Passage shown —
____________________

Petitioner, however, contends that the transactions here are distinguishable from those in Carlton and Nixon. Specifically, petitioner argues that his assignment of the Treehaven property proceeds in the escrow instructions and his oral agreement with Murphy operated as substantial limitations on his control of the escrow funds.
We recognize that there are factual differences between the structure of the transactions here and those in Carlton and Nixon. In those cases, cash proceeds from the sale of property were transferred directly to the taxpayer/sellers. Here, in contrast, the proceeds from the sale of the Treehaven property were deposited into an escrow account. However, because we are satisfied that petitioner had unrestricted control over, and thus constructive receipt of, the funds in the Treehaven property escrow, we believe that this case is essentially the same as Carlton and Nixon.
We reject petitioner's contention that his $30,000 assignment to Murphy in the escrow instructions constituted a substantial limitation on his control of the Treehaven property sale proceeds. A similar constructive receipt of income issue arose in Woodbury v. Commissioner [Dec. 28,696], 49 T.C. 180 (1967), where a taxpayer selling cattle in 1958 desired to defer the recognition of income resulting from the sale until 1959. Attempting to obtain a deferral, the taxpayer/seller arranged with its bank to have the buyer's check, which was deposited by the buyer at the taxpayer's bank in November 1958, credited to his account in January 1959. This arrangement was not discussed with the buyer, who had placed no restrictions on the check and knew of no such arrangement whereby the taxpayer was not to receive the funds from the bank until 1959. On those facts, we held that the arrangement preventing the taxpayer from reaching the funds was made at the taxpayer's "own behest" and that, at the "critical point in time," when the check was deposited at the bank, the taxpayer had complete control over the flow of the funds. Id. at 196.

____________________

Assignment a — Please copy the entries from the line that has "Aici sunt câteva întrebări frecvente despre" through the line that has "ghivece sau jardiniere.", replacing "ghivece" with "recipiente" and leaving everything else unchanged.

Saved entries
____________________

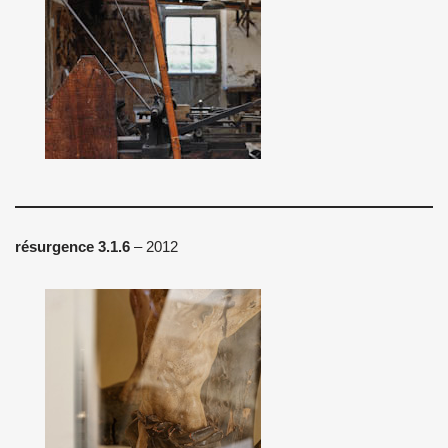
résurgence 3.1.6
– 2012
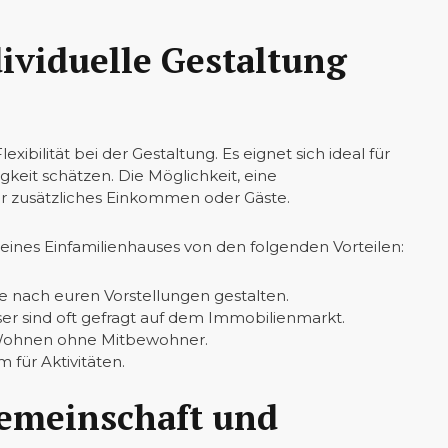
ividuelle Gestaltung
xibilität bei der Gestaltung. Es eignet sich ideal für
gkeit schätzen. Die Möglichkeit, eine
r zusätzliches Einkommen oder Gäste.
eines Einfamilienhauses von den folgenden Vorteilen:
e nach euren Vorstellungen gestalten.
er sind oft gefragt auf dem Immobilienmarkt.
 Wohnen ohne Mitbewohner.
 für Aktivitäten.
emeinschaft und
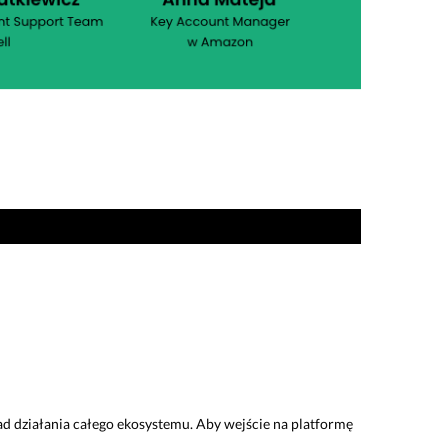
ad działania całego ekosystemu. Aby wejście na platformę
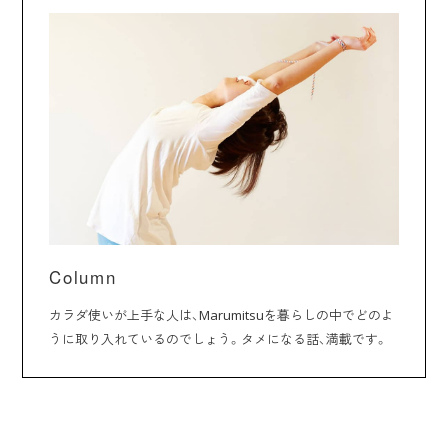
Column
カラダ使いが上手な人は、Marumitsuを暮らしの中でどのよ
うに取り入れているのでしょう。タメになる話、満載です。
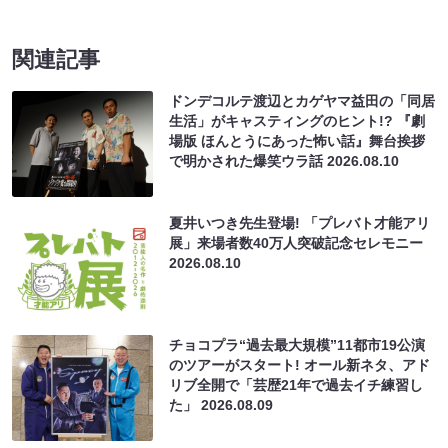
関連記事
ドンデコルテ渡辺とカゲヤマ益田の「同居
生活」がキャスティングのヒント!? 『劇
場版 ほんとうにあった怖い話』舞台挨拶
で明かされた爆笑ウラ話
2026.08.10
夏井いつき先生登場! 「プレバト才能アリ
展」来場者数40万人突破記念セレモニー
2026.08.10
チョコプラ“過去最大規模”11都市19公演
のツアーがスタート! オール新ネタ、アド
リブ全開で「芸歴21年で過去イチ練習し
た」
2026.08.09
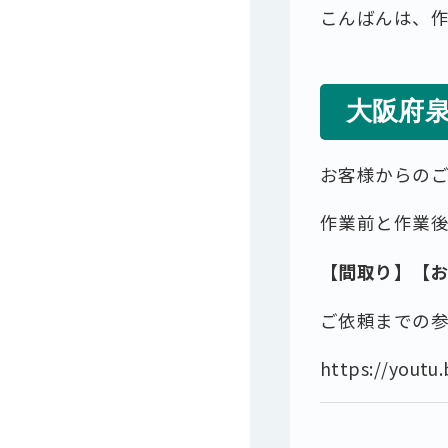
こんばんは、
大阪府
お客様からの
作業前と作業
【間取り】【
ご依頼までの参
https://youtu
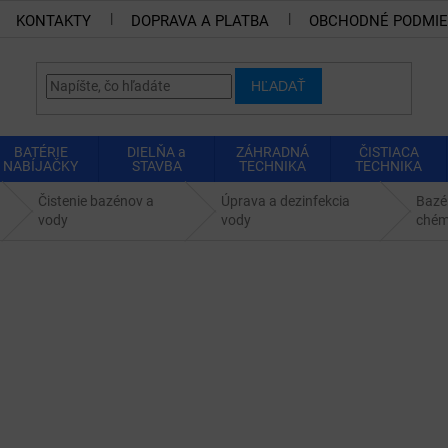
KONTAKTY
DOPRAVA A PLATBA
OBCHODNÉ PODMI
HĽADAŤ
BATÉRIE
DIELŇA a
ZÁHRADNÁ
ČISTIACA
NABÍJAČKY
STAVBA
TECHNIKA
TECHNIKA
Čistenie bazénov a
Úprava a dezinfekcia
Bazé
vody
vody
chém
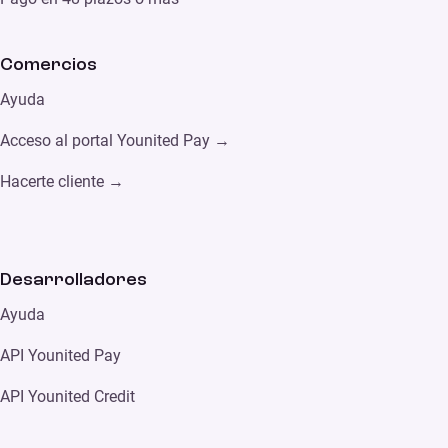
Comercios
Ayuda
Acceso al portal Younited Pay →
Hacerte cliente →
Desarrolladores
Ayuda
API Younited Pay
API Younited Credit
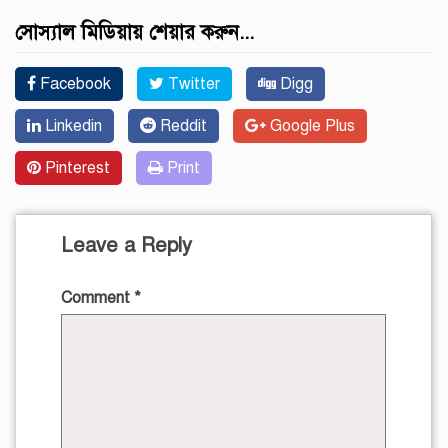
সোস্যাল মিডিয়ায় শেয়ার করুন...
Facebook
Twitter
Digg
Linkedin
Reddit
Google Plus
Pinterest
Print
Leave a Reply
Comment
*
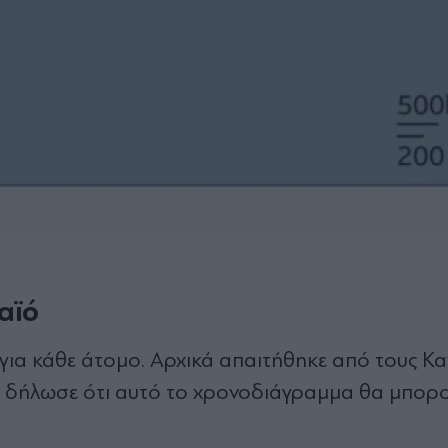
αϊό
για κάθε άτομο. Αρχικά απαιτήθηκε από τους Κ
ρι δήλωσε ότι αυτό το χρονοδιάγραμμα θα μπορ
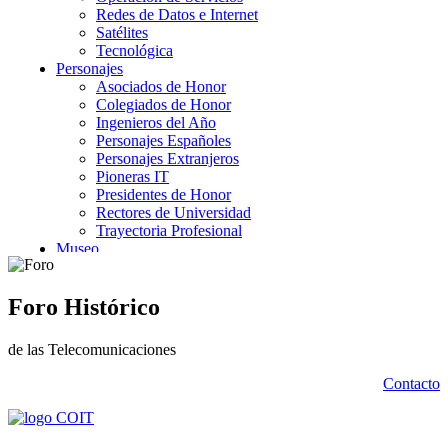
Foro Histórico
de las Telecomunicaciones
Contacto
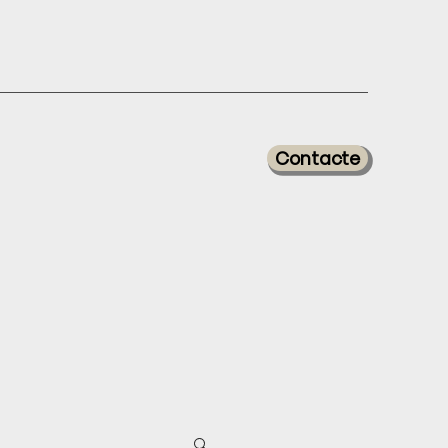
Contacte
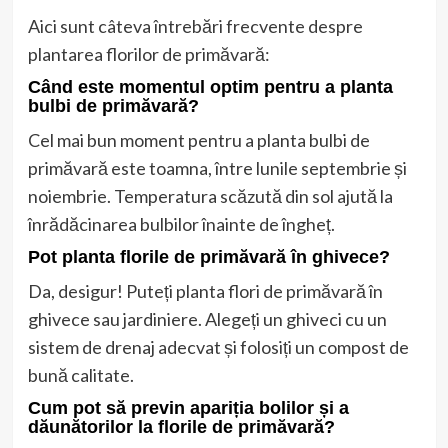
Aici sunt câteva întrebări frecvente despre
plantarea florilor de primăvară:
Când este momentul optim pentru a planta
bulbi de primăvară?
Cel mai bun moment pentru a planta bulbi de
primăvară este toamna, între lunile septembrie și
noiembrie. Temperatura scăzută din sol ajută la
înrădăcinarea bulbilor înainte de îngheț.
Pot planta florile de primăvară în ghivece?
Da, desigur! Puteți planta flori de primăvară în
ghivece sau jardiniere. Alegeți un ghiveci cu un
sistem de drenaj adecvat și folosiți un compost de
bună calitate.
Cum pot să previn apariția bolilor și a
dăunătorilor la florile de primăvară?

____________________

Assignment b — According to the court opinion, where were the proceeds from the sale of the Treehaven property deposited?

Your solution a —
Aici sunt câteva întrebări frecvente despre
plantarea florilor de primăvară:
Când este momentul optim pentru a planta
bulbi de primăvară?
Cel mai bun moment pentru a planta bulbi de
primăvară este toamna, între lunile septembrie și
noiembrie. Temperatura scăzută din sol ajută la
înrădăcinarea bulbilor înainte de îngheț.
Pot planta florile de primăvară în recipiente?
Da, desigur! Puteți planta flori de primăvară în
recipiente sau jardiniere. Alegeți un ghiveci cu un

Your solution b — Into an escrow account.